Before our appetizers, our server brought out two amuse-bouche—chicken liver for my dad and smoked mackerel for me. I didn’t try the chicken liver but the smoked mackerel was delicious, topped with salty roe and served with a garlicky piece of toast.
To start, I ordered the grilled Spanish octopus and my dad got the crispy fried Maine clams. If the pictures of the amuse-bouche didn’t give it away, Craigie’s presentation is amazing. My octopus, a pile of grilled cipollini onions, green olive and lemon salad, and bulgur wheat over a bright yellow spiced artichoke purée, tasted as good as it looked. Charred but still tender and juicy, it was cooked to perfection. The clams were awesome, too. Crispy and lemony, with a kick from pickled peppers and squid ink anchoïade.
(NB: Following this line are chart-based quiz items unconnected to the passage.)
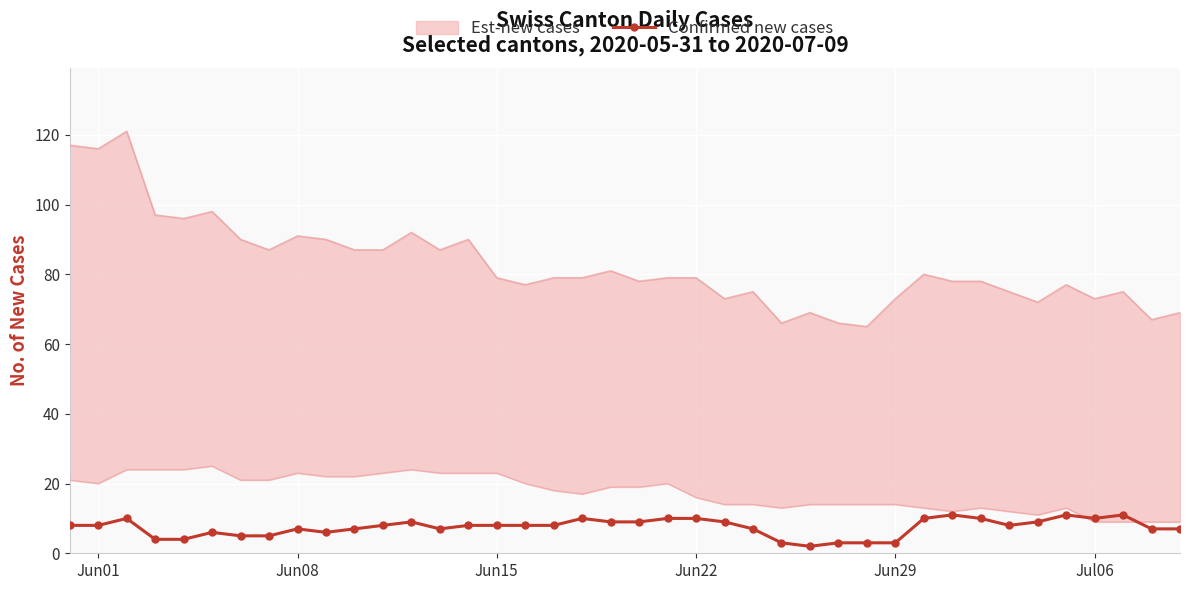

How many lines are shown in the chart?

1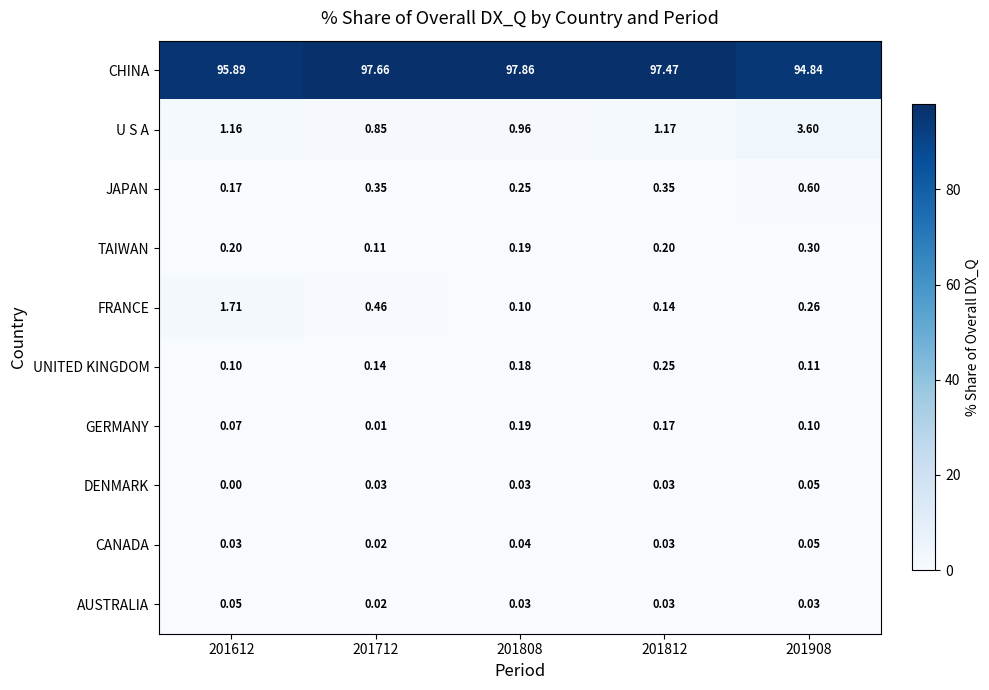

Between 201808 and 201812, which series saw the biggest shift?

CHINA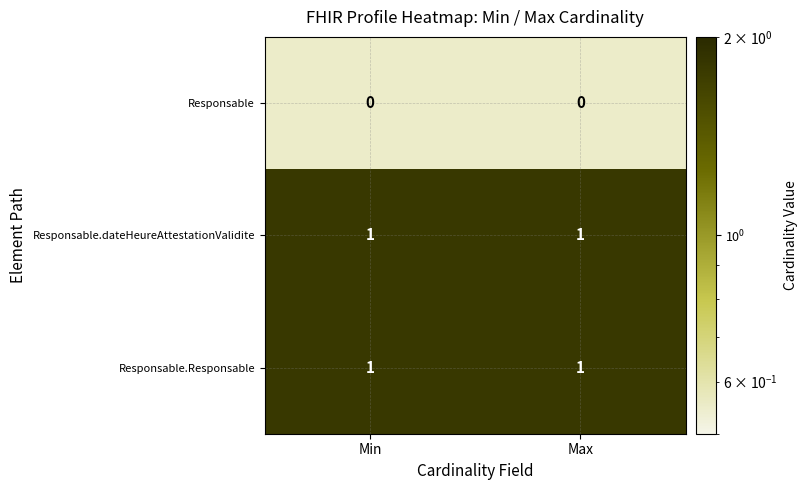

The value of Responsable.Responsable at Max is 0. True or false?

False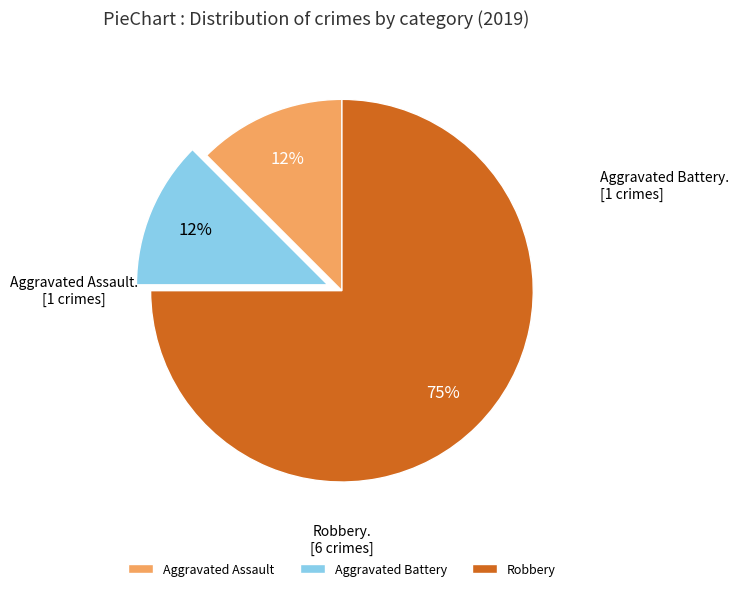

Which category has the biggest portion of the pie?

Robbery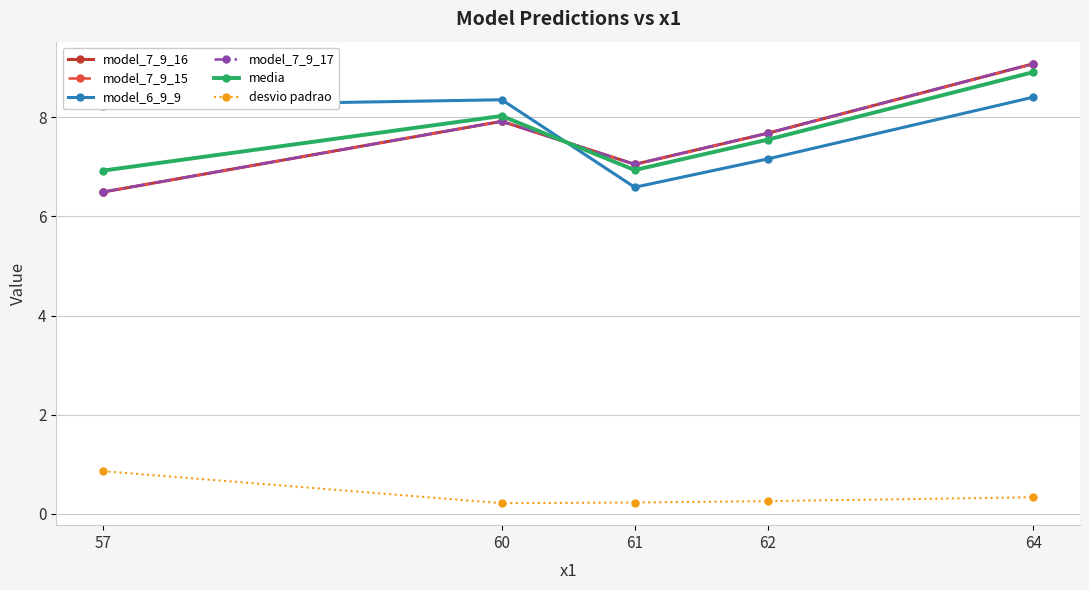

How many lines are shown in the chart?

6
For mains, I got the slow-roasted arctic char mi-cuit and my dad went with the special burger. In a word, incredible. My fish was more seared than slow-roasted, hence the “mi-cuit,” lending it a sashimi-like freshness. Peekytoe crab and Jerusalem artichokes balanced the fishy flavor and red quinoa provided a nice crunch.
Now, before you judge my dad for his order, you should know that Craigie’s burger is a Boston sensation. After being written up both locally and nationally, it got so popular that Maws was forced to start ordering meat from other sources that didn’t align with the restaurant’s standards and philosophies. Eventually, he decided to return to the original purveyor and only sell around 20 burgers a night. (We didn’t know any of this when my dad ordered it but, in retrospect, he looks really savvy.) Let’s just say it more than lives up to the hype. A blend of three cuts of beef, suet, bone marrow, and dehydrated miso powder, the patty is an umami explosion. Add to that house-made made ketchup, red wine vinegar pickles, celery root slaw, and thick-cut steak fries and Minetta Tavern‘s Black Label can kiss this burger’s ass.
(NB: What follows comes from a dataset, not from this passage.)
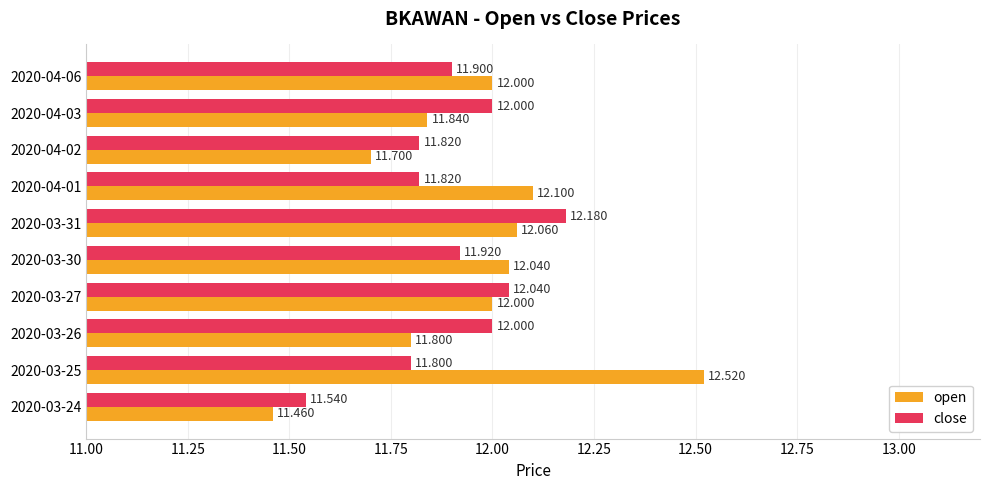

Where is close nearest to the value 11?

2020-03-24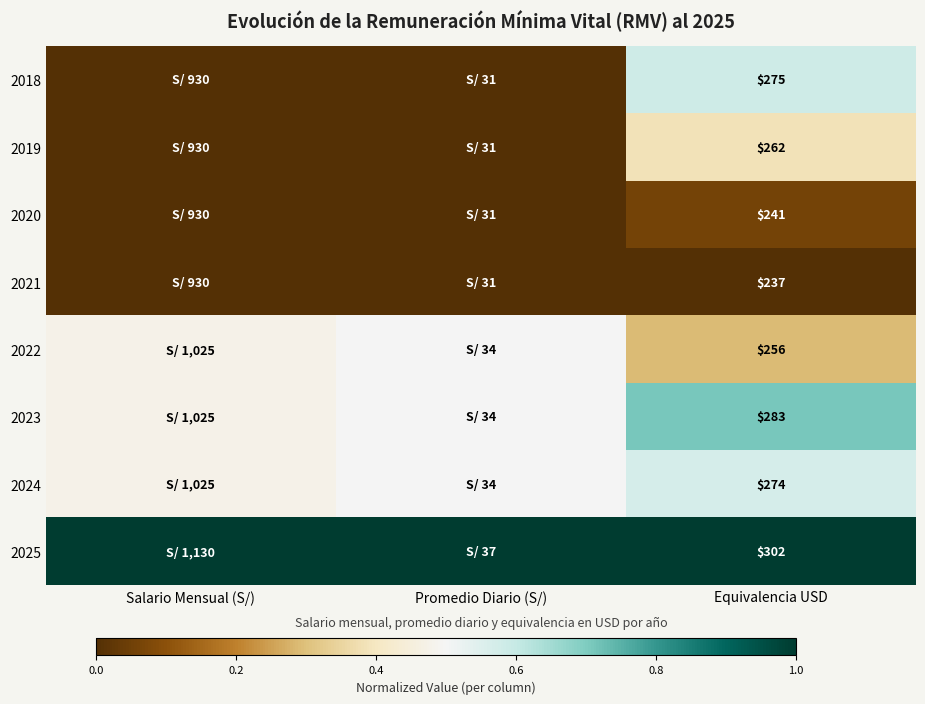

Is the value of 2019 at Equivalencia USD greater than the value of 2022 at Equivalencia USD?

Yes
I was in a major food coma by the time dessert rolled around and forgot to write down what I had but it was basically a mix of brownie, malted milk ice cream, salted peanuts, and chocolate sauce. So, yeah…heaven. It reminded me a lot of my all-time favorite: the sundae at ABC Kitchen. I want both of them again, now.
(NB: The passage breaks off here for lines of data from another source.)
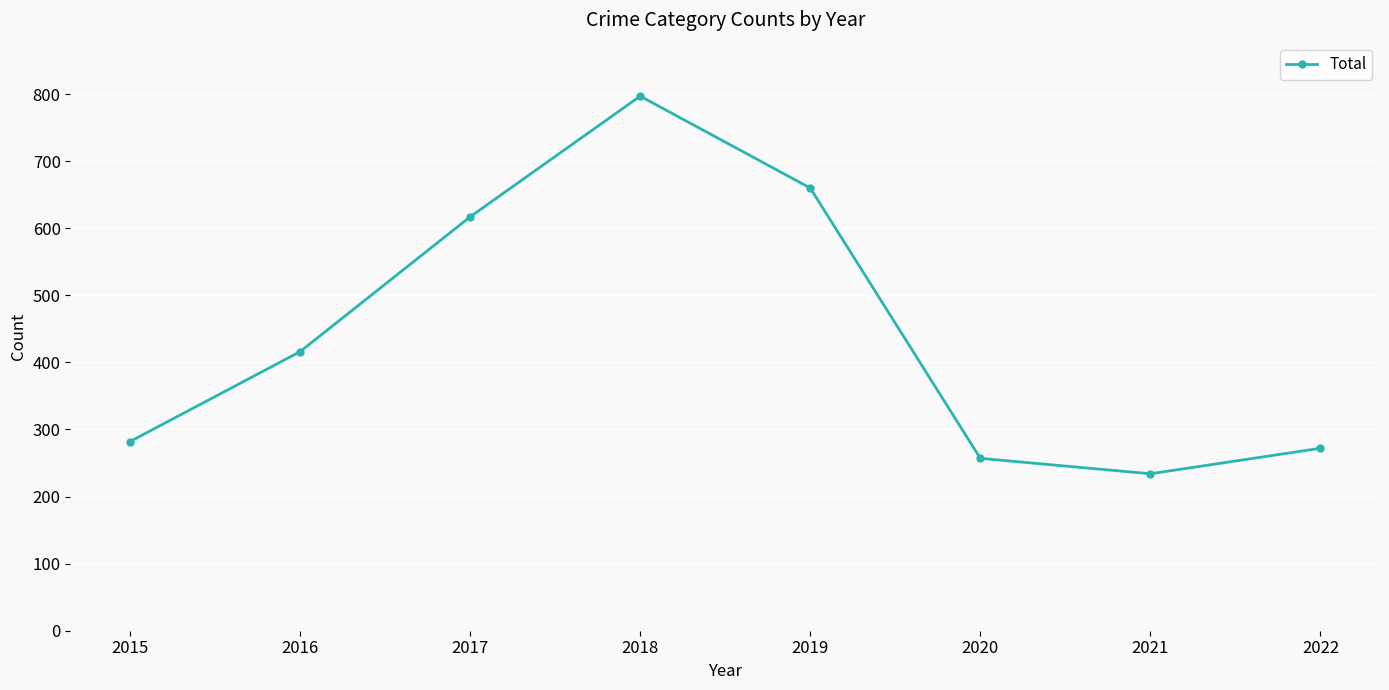

Reading right to left, extract all data points from this chart.

2022=272	2021=234	2020=257	2019=660	2018=797	2017=617	2016=416	2015=282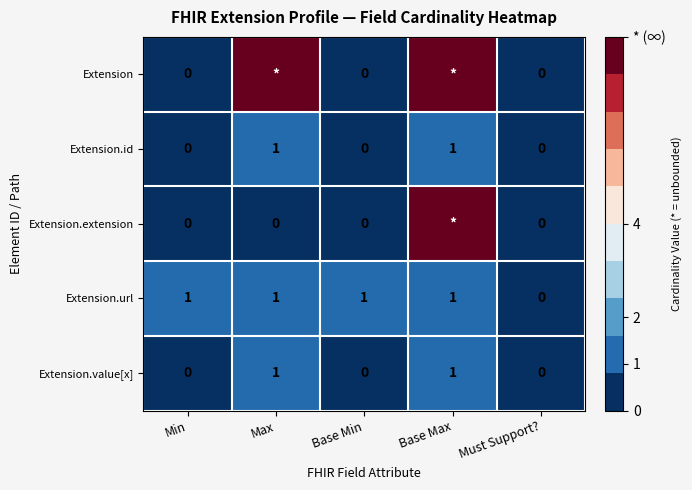

How many values in the Extension.id series exceed 0?

2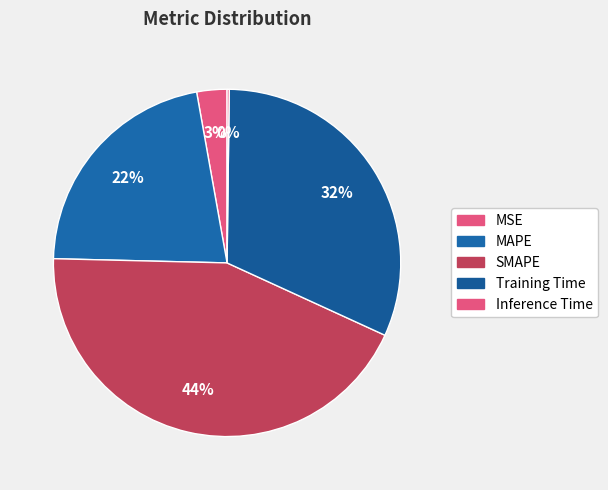

To the nearest percent, what is the difference between the Inference Time and MAPE slice percentages?

22%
To say we liked Craigie would be the understatement of the year. Seriously, our meal had my dad whipping out my cell phone during Easter dinner and showing my extended family the pictures. Local, seasonal, and organic food just doesn’t get better than Maws’ French-inspired rustic cooking. My only complaint would be that our service was somewhat lacking. While our waiter was friendly and super knowledgable (about the menu as well as craft gins), he kind of forgot about us half-way through our meal and never brought the beer my dad ordered with his burger, despite the fact that he recommended it and we reminded him…twice. He was very apologetic, giving us our first round and my dessert for free, but that shouldn’t happen at a restaurant of this caliber. Maybe the service is better in the dining room?